In turn, these three tracks cannot but expose how technology and society have been getting more intertwined than ever before: what assembly-line began in some countries a century ago, has blossomed manifold from reconfiguring factory-building communities (that is, the technological 'hardware' range) to encompassing the entire world through 'software'-built plans, programmes and policies, if not expanding the availabilities of consumer goods and more efficient production methods.

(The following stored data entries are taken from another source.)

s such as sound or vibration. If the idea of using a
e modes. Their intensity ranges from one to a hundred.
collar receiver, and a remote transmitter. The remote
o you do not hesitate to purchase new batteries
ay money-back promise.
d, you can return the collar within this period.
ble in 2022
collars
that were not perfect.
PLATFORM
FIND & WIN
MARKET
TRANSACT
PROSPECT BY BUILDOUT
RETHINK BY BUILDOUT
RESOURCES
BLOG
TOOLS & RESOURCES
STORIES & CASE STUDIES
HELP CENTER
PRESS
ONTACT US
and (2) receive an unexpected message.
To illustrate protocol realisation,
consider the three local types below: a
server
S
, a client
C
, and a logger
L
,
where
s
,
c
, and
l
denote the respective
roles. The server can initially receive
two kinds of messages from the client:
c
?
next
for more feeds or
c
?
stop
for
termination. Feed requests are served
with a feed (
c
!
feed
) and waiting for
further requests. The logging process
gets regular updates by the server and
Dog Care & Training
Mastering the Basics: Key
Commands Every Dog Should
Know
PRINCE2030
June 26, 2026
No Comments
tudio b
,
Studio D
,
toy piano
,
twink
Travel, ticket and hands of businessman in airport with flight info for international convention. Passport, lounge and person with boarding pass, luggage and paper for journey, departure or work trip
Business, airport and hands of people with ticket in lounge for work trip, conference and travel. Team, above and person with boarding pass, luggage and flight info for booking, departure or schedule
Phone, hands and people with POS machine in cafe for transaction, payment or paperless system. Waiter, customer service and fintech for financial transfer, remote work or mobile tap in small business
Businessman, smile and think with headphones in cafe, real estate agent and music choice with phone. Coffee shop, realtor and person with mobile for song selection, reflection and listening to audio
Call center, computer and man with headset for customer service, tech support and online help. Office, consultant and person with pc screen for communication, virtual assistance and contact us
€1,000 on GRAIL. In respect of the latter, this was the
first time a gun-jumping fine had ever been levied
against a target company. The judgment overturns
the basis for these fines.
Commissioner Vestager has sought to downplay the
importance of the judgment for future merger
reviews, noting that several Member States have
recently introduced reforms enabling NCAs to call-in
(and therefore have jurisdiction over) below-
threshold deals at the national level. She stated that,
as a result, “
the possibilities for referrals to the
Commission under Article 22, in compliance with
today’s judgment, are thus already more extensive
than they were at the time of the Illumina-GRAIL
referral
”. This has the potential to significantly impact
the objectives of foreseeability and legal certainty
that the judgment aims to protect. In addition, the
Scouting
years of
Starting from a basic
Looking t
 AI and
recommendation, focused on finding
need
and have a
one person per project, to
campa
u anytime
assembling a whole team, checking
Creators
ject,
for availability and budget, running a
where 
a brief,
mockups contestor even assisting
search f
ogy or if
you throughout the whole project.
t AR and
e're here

It is inconceivable that a community exists without Internet today, and the promises the Internet holds is pushing even the most ill-trained citizen to pick up a digital trick or two along the way: no longer can 'illiteracy' cast a denigrating reputation since even the most uneducated persons have emerged capable of handling (and manhandling) Internet possibilities.
It is perhaps the 'unfolding' nature of these developments that shifts the advantage to the LDC bloc more than the DC counterpart: not only expanding population, that too of a larger proportion both at younger and more ensconced on the upward-mobility cusp than their parents or grandparents were, but also carrying a far larger menu of 'future' options to choose from; not only a wider world to explore, but also with many more technological tools to do it with. If the DC advantage is in how high it has climbed technologically, the LDC counterparts must be found in the breadth of that technological spread. This may be the LDC cutting-edge as we slide deeper into the 21st Century.
Dr. Imtiaz A. Hussain is Professor & Head of the Department of Global Studies & Governance at Independent University, Bangladesh.